To the blind the establishment of a commission for the blind represents a hope for the future and a hope of a future--a future where blind people can have jobs, raise families, and in every way be fully participating members of society. Our National President, Dr. Kenneth Jernigan, has told us that in our struggle we often lose skirmishes; we sometimes lose battles; but we never lose wars--for the war is never over until we prevail. Now for the first time, the blind of New Mexico will have a voice in shaping and guiding the programs and services established for our benefit. Rehabilitation services will now be administered by an agency which has as its sole responsibility the provision of programs for the blind. No longer will blind services be merely a small part of a giant state agency concerned with everything from the rehabilitation of other handicapped groups to the running of the state's public schools. In short, no longer will blind services simply be a minor concern of a large bureaucracy but instead will be the sole concern of a small state agency.

The establishment of a commission for the blind in New Mexico is a result of the long-term concerted efforts of the blind of the state. For years we have been making our voices heard in the legislature through letters, telephone calls, and through testimony at public hearings.

The job of educating the legislature represents a challenge and commitment difficult fully to appreciate. Throughout the most recent legislative session, Joe Cordova and Pauline Gomez worked tirelessly meeting with legislators and discussing our concerns. Joe made countless trips to Santa Fe from Albuquerque to make sure that the commission for the blind bill did not get bogged down in the legislative process. At the drop of a hat and often with only a few hours notice Federationists from across the state rushed to Santa Fe--crowding hearing rooms to make sure that the legislature understood the importance of a commission for the blind to the blind of the state. We the blind want to be self-supporting. To accomplish this end, we must have good training to provide us the skills necessary for successful employment. The new Commission for the Blind promises to make this goal a reality.

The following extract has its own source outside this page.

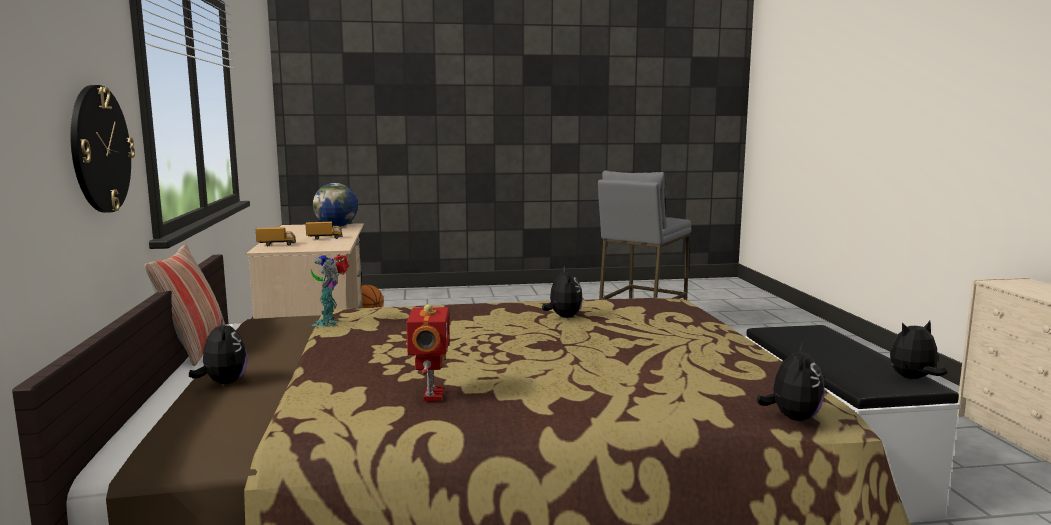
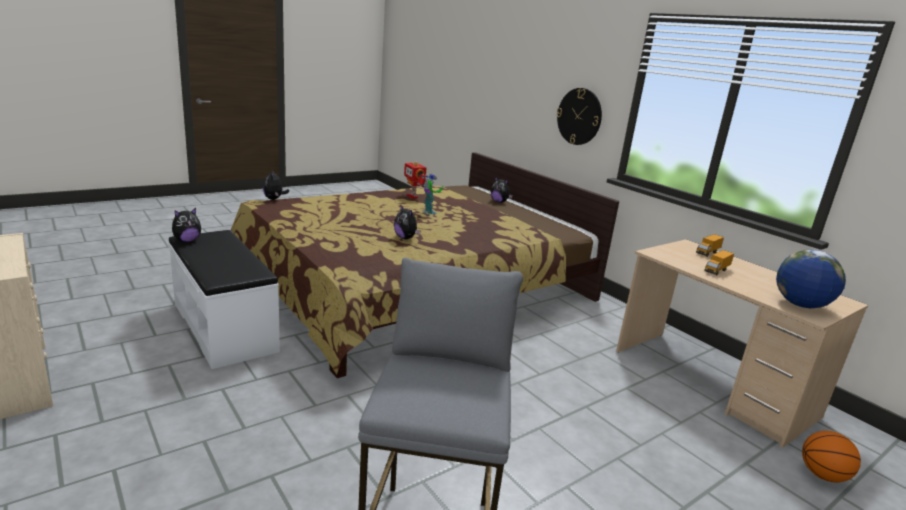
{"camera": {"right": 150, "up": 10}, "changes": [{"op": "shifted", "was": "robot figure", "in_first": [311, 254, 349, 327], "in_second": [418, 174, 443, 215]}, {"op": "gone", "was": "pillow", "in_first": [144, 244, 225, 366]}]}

On Wednesday, March 5, 1986, Governor Tony Anaya signed into law Senate Finance Substitute for SB-82, thereby bringing to pass a long awaited dream. We owe a debt of gratitude to Governor Anaya for placing the commission for the blind bill on his call and to Senator Manny Aragon for introducing the bill in the Senate. We also owe a debt of gratitude to Representative George Galanis for sponsoring the bill in the House and to the entire New Mexico legislature for bringing to pass this vitally important reform. We the blind have held true to our convictions and fast to our determination. The future is ours, and together we have made it all come true.